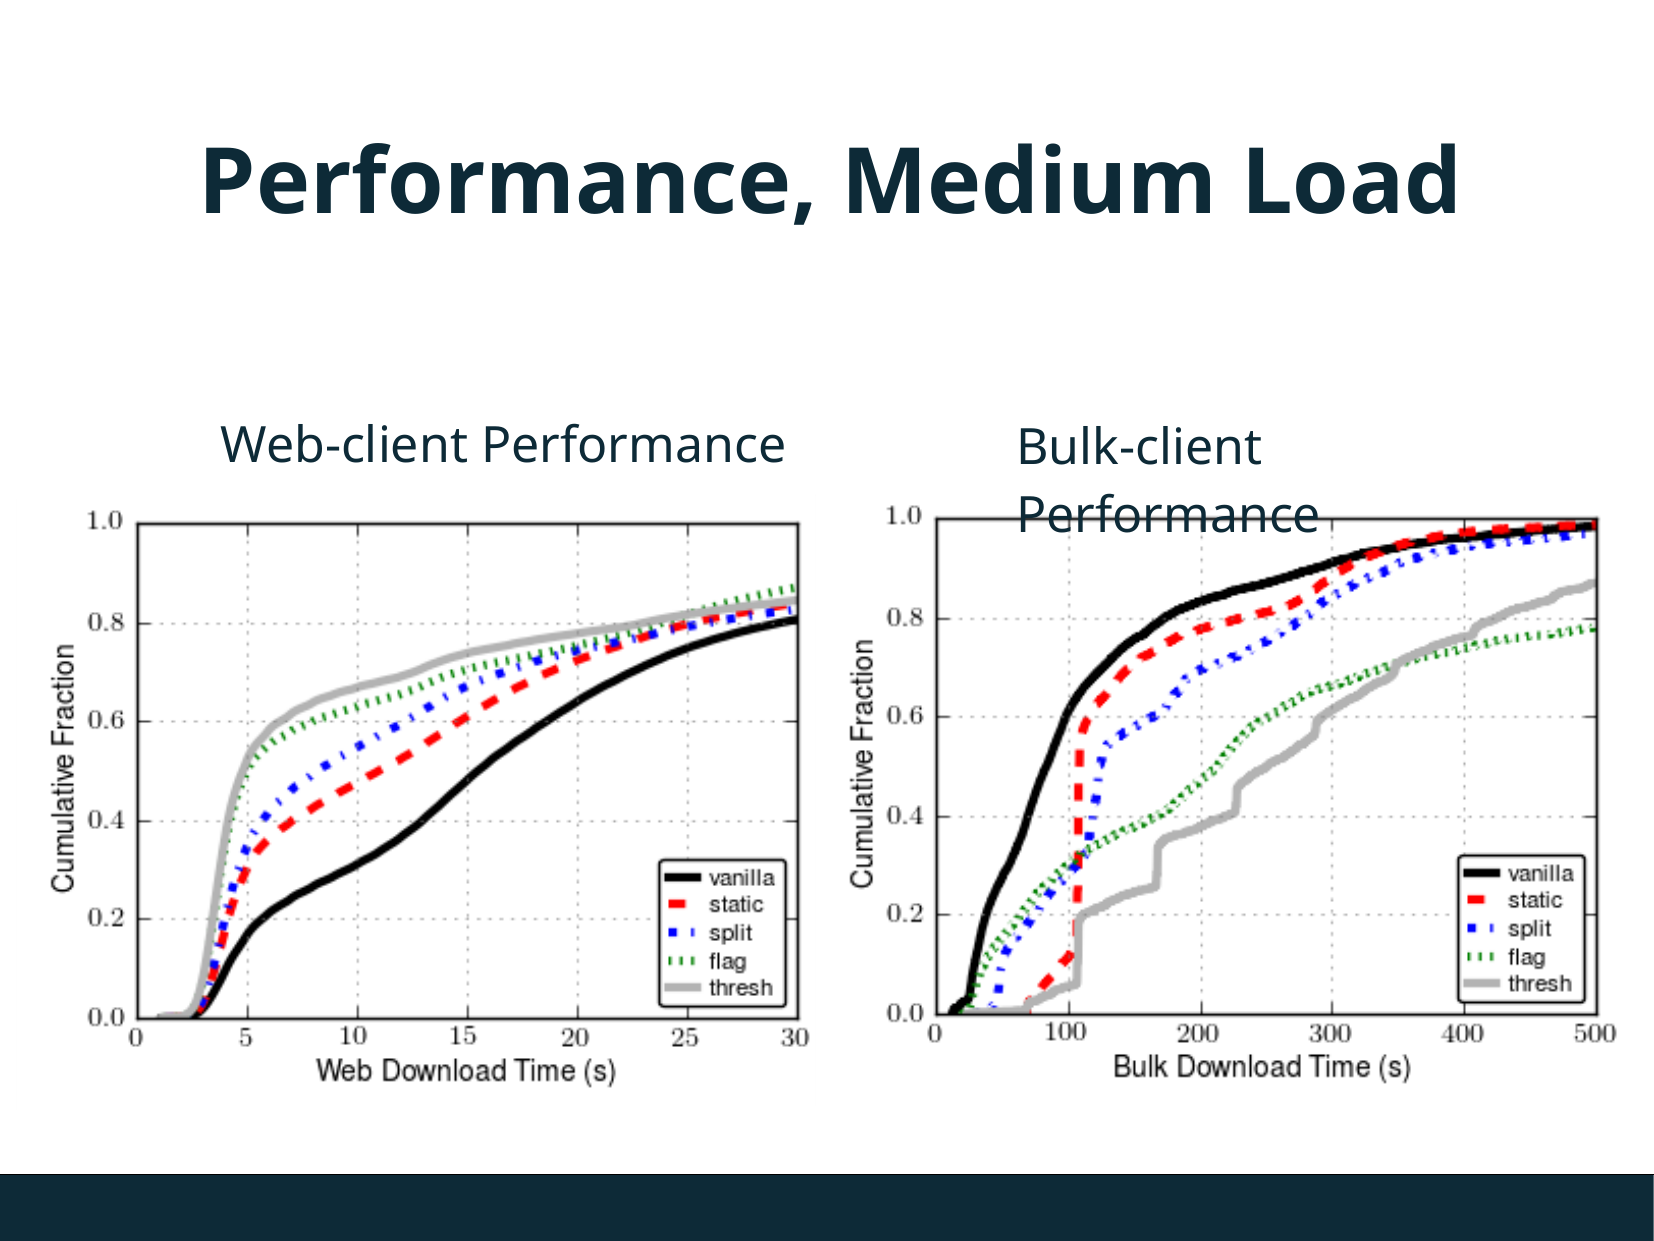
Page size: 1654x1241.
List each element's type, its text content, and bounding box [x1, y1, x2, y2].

title Performance, Medium Load [86, 74, 1575, 282]
picture [15, 494, 1629, 1110]
text_box Bulk-client Performance [1001, 403, 1543, 476]
text_box Web-client Performance [205, 401, 881, 474]
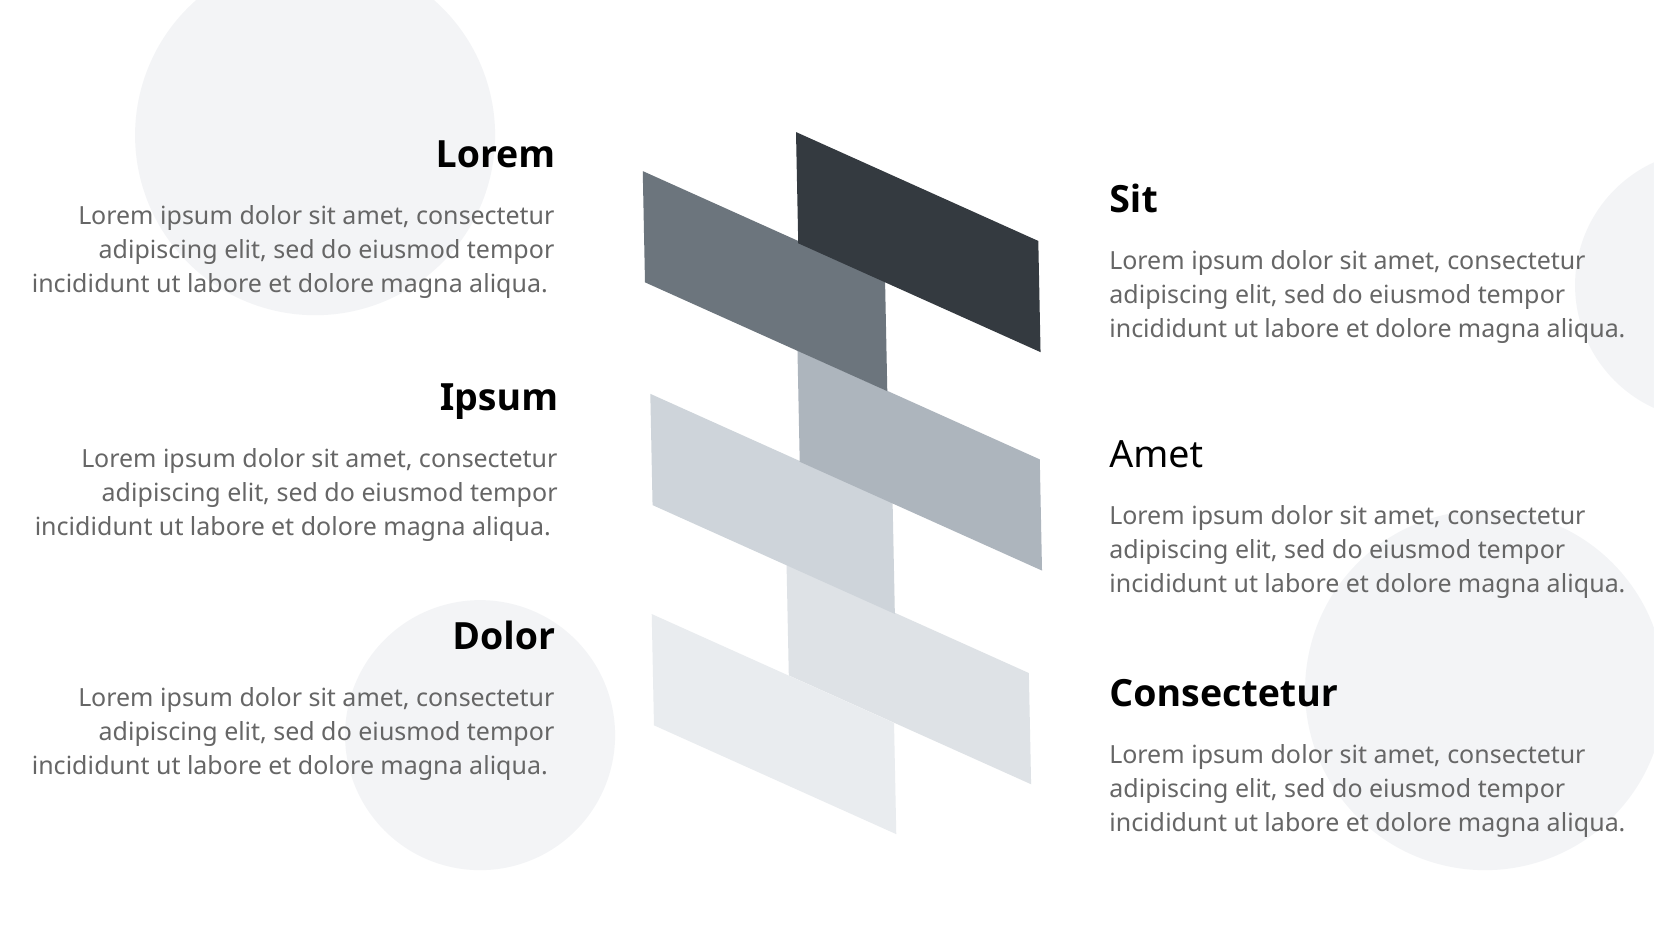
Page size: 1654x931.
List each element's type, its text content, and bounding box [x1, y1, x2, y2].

text_box Lorem ipsum dolor sit amet, consectetur adipiscing elit, sed do eiusmod tempor incididunt ut labore et dolore magna aliqua. [1094, 729, 1650, 853]
text_box Amet [1094, 420, 1425, 481]
text_box Dolor [240, 602, 571, 668]
text_box Lorem [240, 120, 571, 186]
text_box Lorem ipsum dolor sit amet, consectetur adipiscing elit, sed do eiusmod tempor incididunt ut labore et dolore magna aliqua. [18, 432, 574, 608]
text_box Lorem ipsum dolor sit amet, consectetur adipiscing elit, sed do eiusmod tempor incididunt ut labore et dolore magna aliqua. [15, 672, 571, 796]
text_box Ipsum [243, 362, 574, 429]
text_box Consectetur [1094, 659, 1425, 726]
text_box Lorem ipsum dolor sit amet, consectetur adipiscing elit, sed do eiusmod tempor incididunt ut labore et dolore magna aliqua. [1094, 490, 1650, 614]
text_box Lorem ipsum dolor sit amet, consectetur adipiscing elit, sed do eiusmod tempor incididunt ut labore et dolore magna aliqua. [1094, 235, 1650, 358]
text_box Lorem ipsum dolor sit amet, consectetur adipiscing elit, sed do eiusmod tempor incididunt ut labore et dolore magna aliqua. [15, 190, 571, 313]
text_box Sit [1094, 165, 1425, 231]
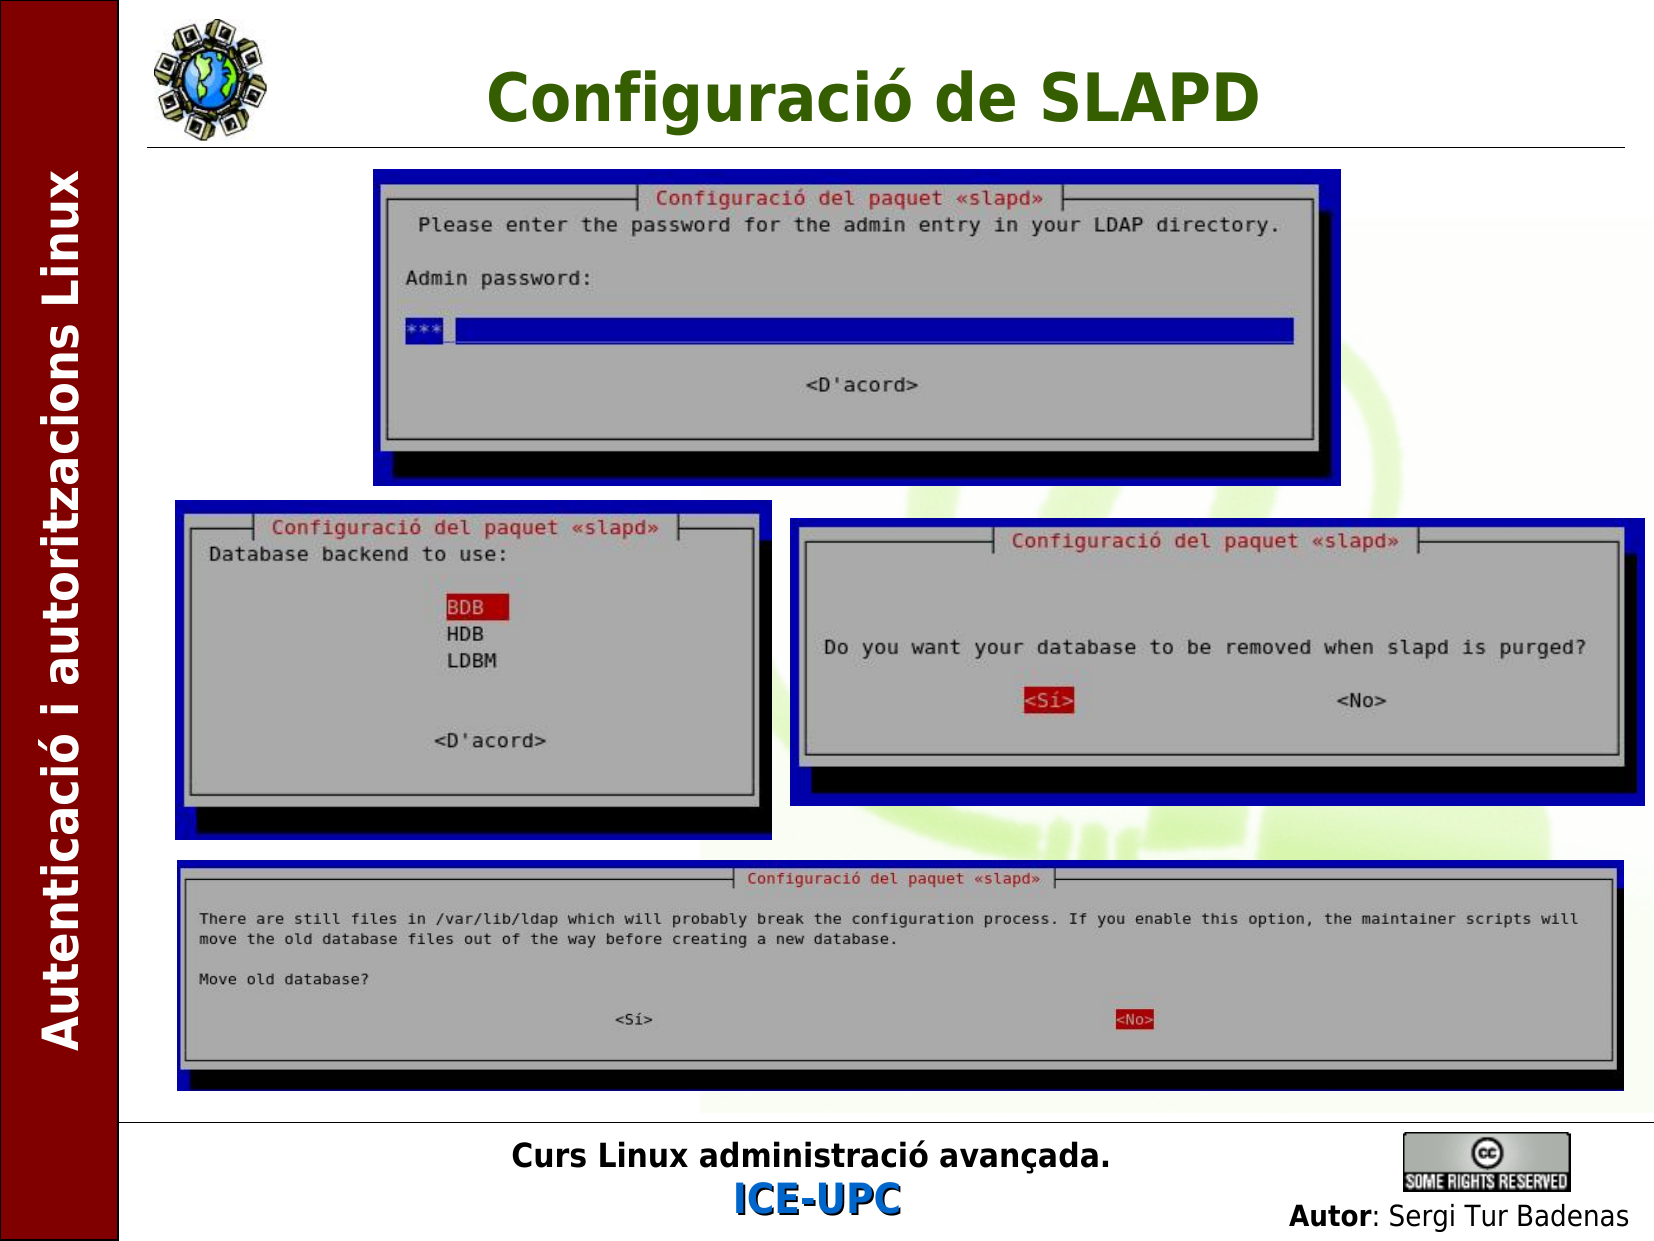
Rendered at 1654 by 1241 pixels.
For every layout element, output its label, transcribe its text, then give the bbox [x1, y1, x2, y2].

title Configuració de SLAPD [129, 56, 1619, 141]
picture [1403, 1132, 1571, 1192]
picture [175, 169, 1654, 1113]
picture [154, 19, 268, 56]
------------------------------------------------------------
**TASK TO COMPLETE**
Rewrite all of the records above, changing every "bounding box" to "enclosing rectangle" and keeping everything else the same. Omit the pictures from your answer.

**PROBLEM SOLUTION**
Page size: 1654x1241.
List each element's type, its text content, and enclosing rectangle [x1, y1, x2, y2].

title Performance, Medium Load [86, 74, 1575, 282]
picture [15, 494, 1629, 1110]
text_box Bulk-client Performance [1001, 403, 1543, 476]
text_box Web-client Performance [205, 401, 881, 474]
Page size: 1654x931.
List each element's type, its text content, and enclosing rectangle [x1, y1, x2, y2].

text_box Lorem ipsum dolor sit amet, consectetur adipiscing elit, sed do eiusmod tempor incididunt ut labore et dolore magna aliqua. [1094, 729, 1650, 853]
text_box Amet [1094, 420, 1425, 481]
text_box Dolor [240, 602, 571, 668]
text_box Lorem [240, 120, 571, 186]
text_box Lorem ipsum dolor sit amet, consectetur adipiscing elit, sed do eiusmod tempor incididunt ut labore et dolore magna aliqua. [18, 432, 574, 608]
text_box Lorem ipsum dolor sit amet, consectetur adipiscing elit, sed do eiusmod tempor incididunt ut labore et dolore magna aliqua. [15, 672, 571, 796]
text_box Ipsum [243, 362, 574, 429]
text_box Consectetur [1094, 659, 1425, 726]
text_box Lorem ipsum dolor sit amet, consectetur adipiscing elit, sed do eiusmod tempor incididunt ut labore et dolore magna aliqua. [1094, 490, 1650, 614]
text_box Lorem ipsum dolor sit amet, consectetur adipiscing elit, sed do eiusmod tempor incididunt ut labore et dolore magna aliqua. [1094, 235, 1650, 358]
text_box Lorem ipsum dolor sit amet, consectetur adipiscing elit, sed do eiusmod tempor incididunt ut labore et dolore magna aliqua. [15, 190, 571, 313]
text_box Sit [1094, 165, 1425, 231]
Rendered at 1654 by 1241 pixels.
For every layout element, output its label, transcribe its text, then give the bbox [x1, y1, x2, y2].

title Configuració de SLAPD [129, 56, 1619, 141]
picture [1403, 1132, 1571, 1192]
picture [175, 169, 1654, 1113]
picture [154, 19, 268, 56]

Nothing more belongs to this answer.